Ineedsomesleep · 21/05/2010 15:03

We have had a similar problem with our DS in preschool and again in year 1, with the same boy. I was told by pre-school that he punched every boy when he started and kept on hitting the ones who didn't hit back. Lovely.

We thought we had it sorted then it started again in Year 1. On the third occasion we decided to write to the school, putting down all our concerns. DH composed it as I have little tact and even less when my son is being bullied.

A letter to the school helped enormously and it was sorted straightaway.

We do encourage not playing with a child if they are being grumpy or horrid and going to play with someone else, but it can be hard. Especially if the boy in question isn't playing with your child, just spying an opportunity when there are no adults around.

The last thing I would do is talk to the parents, you'll be seeing them for many more years at the school gate and you don't want to be the gossip of the school if you get drawn into a row.

How many Reception classes are there at your school. If there are more than one you could ask for him to be moved.

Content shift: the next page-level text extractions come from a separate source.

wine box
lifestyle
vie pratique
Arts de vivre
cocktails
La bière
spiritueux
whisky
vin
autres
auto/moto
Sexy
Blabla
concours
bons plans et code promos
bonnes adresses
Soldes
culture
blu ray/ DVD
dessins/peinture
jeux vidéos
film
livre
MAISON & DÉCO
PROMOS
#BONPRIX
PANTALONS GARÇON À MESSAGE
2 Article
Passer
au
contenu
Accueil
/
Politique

DavidHameron · 21/05/2010 16:13

Only one - it's a very small school.

I think I will work on getting the school to manage their lunchtime supervision better and encouraging my son not to play with this boy if he's getting harrassed.

It is hard though because I can't get him to talk much about what goes on at school - he just says 'I don't know' to lots of things, or makes things up! I know he isn't making this up though (his made up stuff usually involves purple unicorns etc...)

OP posts:
sydenhamhiller · 02/06/2010 22:07

Very difficult - you could be describing the situation we have with our DS (Yr1). The love/hate friendship, low self-esteem, crumpling into tears.

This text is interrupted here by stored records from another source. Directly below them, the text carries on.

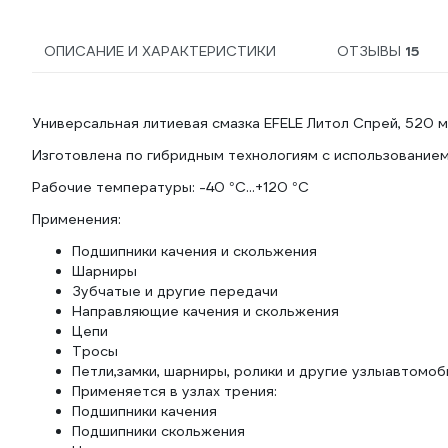
ОПИСАНИЕ И ХАРАКТЕРИСТИКИ
ОТЗЫВЫ
15
Универсальная литиевая смазка EFELE Литол Спрей, 520 
Изготовлена по гибридным технологиям с использованием
Рабочие температуры: -40 °C...+120 °C
Применения:
Подшипники качения и скольжения
Шарниры
Зубчатые и другие передачи
Направляющие качения и скольжения
Цепи
Тросы
Петли,замки, шарниры, ролики и другие узлыавтомоб
Применяется в узлах трения:
Подшипники качения
Подшипники скольжения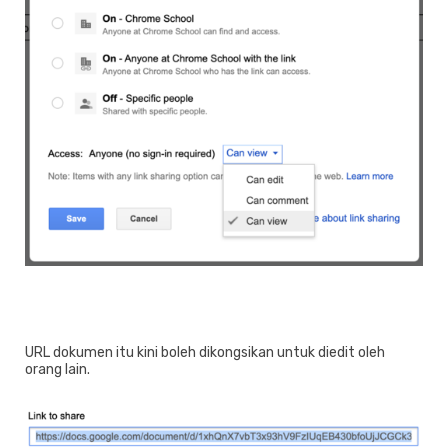
URL dokumen itu kini boleh dikongsikan untuk diedit oleh
orang lain.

I have had lots of playdates with other classmates, that go really well...but then back at school, everyone seems to revert back to their friendship groups - and as you say, a lot happens at playtime, not observed by the teacher.

Afraid no suggestions, only a lot of sympathy and empathy...

You mentioned working on your DS's self-esteem and self-confidence: any tips would be gratefully received.

oldandgreynow · 03/06/2010 22:46

We had a lot of problems like this with our DS1 who is a gentle soul and we told him,like you to tell the teacher. The teacher will take action a couple of times and then loses interest.We tried (the most stupid thing of all) getting him to tell the bully 'I don't like it when you do that' -well duh why do you think the bully does it!!!At the end of the day hitting back hard was the only thing that worked.You might not agree with it but unfortunately it is not you that has to put up with the bullying, it is your poor son.Your DS will be picked on whilst he is perceived as being weak !
DS2 has always hit back and never had any problems at all.

CharlieBoo · 04/06/2010 21:44

I have to agree with oldandgreynow. My brother was badly bullied at primary school for a long long time and just took it. My mum had tried everything, speaking to teacher, even said bully's mum but nothing worked. One day my brother had enough and flipped and boy did they get it! After that the bullying stopped. If it were my son, I'd be in everyday until the issue was resolved. Have u spoken to the head? The childs parents?